In Uncategorized on 11/14/2014 at 17:43

Just as the Tax Court website and its riches “go gentle into that good night” for the weekend, leaving me to sulk tomorrow when Cornell gets hammered by Columbia at the northernmost tip of the island whereon I reside, but march noisily down Fifth Avenue as I marched quietly on Tuesday up that same, I found a Judge Gale rebuke to a dilatory litigator wherewith to brighten the aforesaid long day’s journey into cliché.

Here’s the story of CF Headquarters Corporation, Docket No. 22321-12, filed 11/14/14. Again Judge Gale is reticent about designating his orders, leaving this poor blogger once more to scrabble round the website “as the dusk gathers in”, to find fodder for my patient RSS feeders.

Howbeit, CF’s counsel has a real need, in fact a desperate need, for some of IRS’s background papers on Notice 2003-18, 2003-1 C.B. 699, or the legal conclusions therein. So they move to compel.

No biggie, right?

Except CF’s counsel asked for the stuff more than a year ago, and IRS handed in a privilege log covering same forthwith.

“Nonetheless, although petitioner now contends that Notice 2003-18 ‘is central to respondent’s case’ and that petitioner ‘has made a clear showing of need’, petitioner waited approximately 14.5 months after learning respondent’s position before filing its Motion to Compel.

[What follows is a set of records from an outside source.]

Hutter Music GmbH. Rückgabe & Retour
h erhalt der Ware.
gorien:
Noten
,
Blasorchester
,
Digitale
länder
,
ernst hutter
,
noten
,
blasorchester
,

Indeed, petitioner’s Motion to Compel was filed on October 24, 2014–the last day such a motion could be filed unless otherwise authorized by the Court. See Rule 70(a)(2), Tax Court Rules of Practice and Procedure. Petitioner also made no mention of any such outstanding discovery dispute in the Joint Status Report it filed on October 3, 2014.” Order, at pp. 1-2.

“Remarkably, petitioner offers no explanation for this delay. In the circumstances, given the volume of documents in dispute, petitioner’s eleventh-hour filing appears at best dilatory and at worst a deliberate attempt to thwart the orderly and expeditious resolution of this case.” Order, at p. 2.

Anyway, some documents IRS erroneously claimed were privileged were handed over.

And just because IRS will rely on statutes and regs cited in the Notice doesn’t mean that IRS is relying on the Notice. And as IRS relies on the Notice for penalties, it’s the published Notice that counts, not what documents underlay the same.

It’s now too late for me to find out the name of CF’s counsel, even if I were going to mention it here. But I won’t. Sufficient unto the day is the cliché.

  1. Footnote to the foregoing: Cornell actually snatched victory from the jaws of cliché, assisted by some Columbia moves that left us scratching our heads. How can you let the playclock run out when you’re going for it on 4th down at midfield? If this was some deeply-laid strategic gimmick, it fooled us. And blowing the snap on a PAT, thereby giving up a safety which furnished two-thirds of Cornell’s winning margin, is hardly the stuff that Empire State Bowls are made of. Still, Cornell’s play wasn’t, to put it charitably, of Hall-of-Fame quality either. But the Big Red marching band is as good as it ever was. Isn’t it sad for people who attended Princeton, Harvard, Yale or Columbia never to have had a great marching band?